Configure and run a simple job in heritrix

Source: Internet
Author: User

After a long vacation, I officially entered the development phase of the full-text search product. Although it is a full-text search for portal websites, It is a silly product, therefore, you need to use crawlers to obtain the website content. However
Then use Lucene to search. Here Lucene is a good saying, But crawlers are not easy to do. Although there are many open-source items, it is a crawler.ProgramI have never touched on it. What can I do? Fortunately, there is a document about
In a search engine book, crawlers in the book use "heritrix". Simply use this in the book.
From SourceForge
Download the latest cookbook --heritrix-1.14.3.zip, decompress it, and put it in the root directory of my computer's e drive, and rename the folder as heritrix. This is a benefit, and you will know it later.
.
After decompression, follow the content in the book and start it. Well, the startup command is really long enough, and I can't enter it manually every time. Forget it. Write it in Notepad first. Copy and paste
Post? It is also troublesome. If so, change it to the BAT file. Open CMD and enter E:/heritrix to run the BAT file. Yes, good. Congratulations!
Ji

Before running the command, modify "heritrix. cmdline. Admin =" in the heritrix. properties file under the conf directory.
In this line, enter "username: Password" after "=", restart once, and enter "http: // localhost: 8080/" in the address bar of the browser /"
Enter the user name and password on the page, for example:


Click the login button to go to the main interface, such:

Click "Jobs" and select "with ults" on the page to create a new job. You can enter the name and description as needed. The specific configuration is as follows:

Click the modules button to go to the configuration menu at the next level. After "Crawl scope" and "URI frontier" are selected, click "change". After other selections, click "add, the specific configuration is as follows:

Note that crawl Scope No
Select "broadscope". We recommend that you select "hostscope" because the "broadscope" method crawls all websites, rather than based on the entered URL. After setting modules, click Settings to go to the page shown in


The Marked Area in the figure is the content to be modified. You do not need to modify it elsewhere. The default value is enough. Click "submit job" to save the job. After saving, you can see the following information on the job page:

In this way, a simple job is created, and then click console to return to the Management page. We can see a "start", as shown in figure

After clicking it, this simple job will be able to work. Haha, success! Happy!
. You can use pause to pause the capture, or use terminate to stop the capture.

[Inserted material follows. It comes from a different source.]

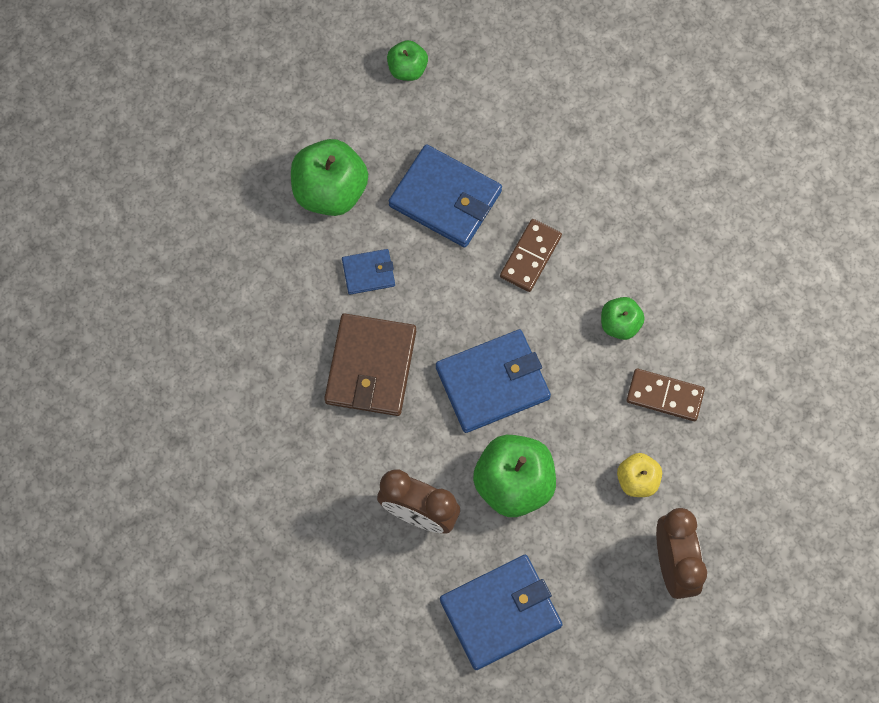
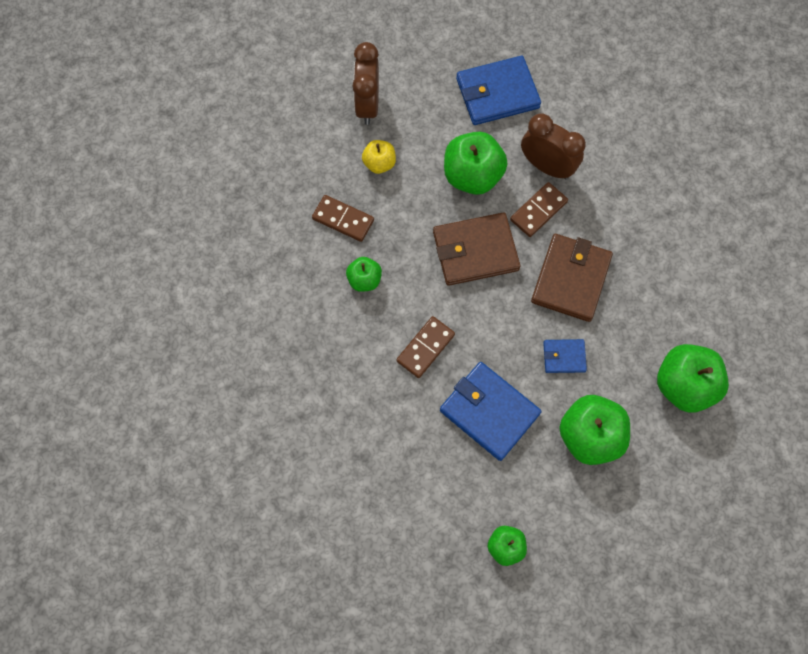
camera: 170 degrees left, 0 degrees up
blue wallet [436,329,551,433] -> brown wallet [433,212,521,286]
none -> brown domino [510,182,568,237]
none -> green apple [657,344,729,412]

Through the test, I found that although the hostscope method is captured based on the host, it still parses other URLs on the page to continue crawling, this also results in the capture of content not only the input URL, but also other URL content. I will share it with you after testing all the methods.

Please go to my blog on 51cto (http://jerrysun.blog.51cto.com/745955/211772) to download my bat file, use 1.14.3 version of friends, modify the corresponding path to run

Contact Us

The content source of this page is from Internet, which doesn't represent Alibaba Cloud's opinion; products and services mentioned on that page don't have any relationship with Alibaba Cloud. If the content of the page makes you feel confusing, please write us an email, we will handle the problem within 5 days after receiving your email.

If you find any instances of plagiarism from the community, please send an email to: info-contact@alibabacloud.com and provide relevant evidence. A staff member will contact you within 5 working days.

A Free Trial That Lets You Build Big!

Start building with 50+ products and up to 12 months usage for Elastic Compute Service

  • Sales Support

    1 on 1 presale consultation

  • After-Sales Support

    24/7 Technical Support 6 Free Tickets per Quarter Faster Response

  • Alibaba Cloud offers highly flexible support services tailored to meet your exact needs.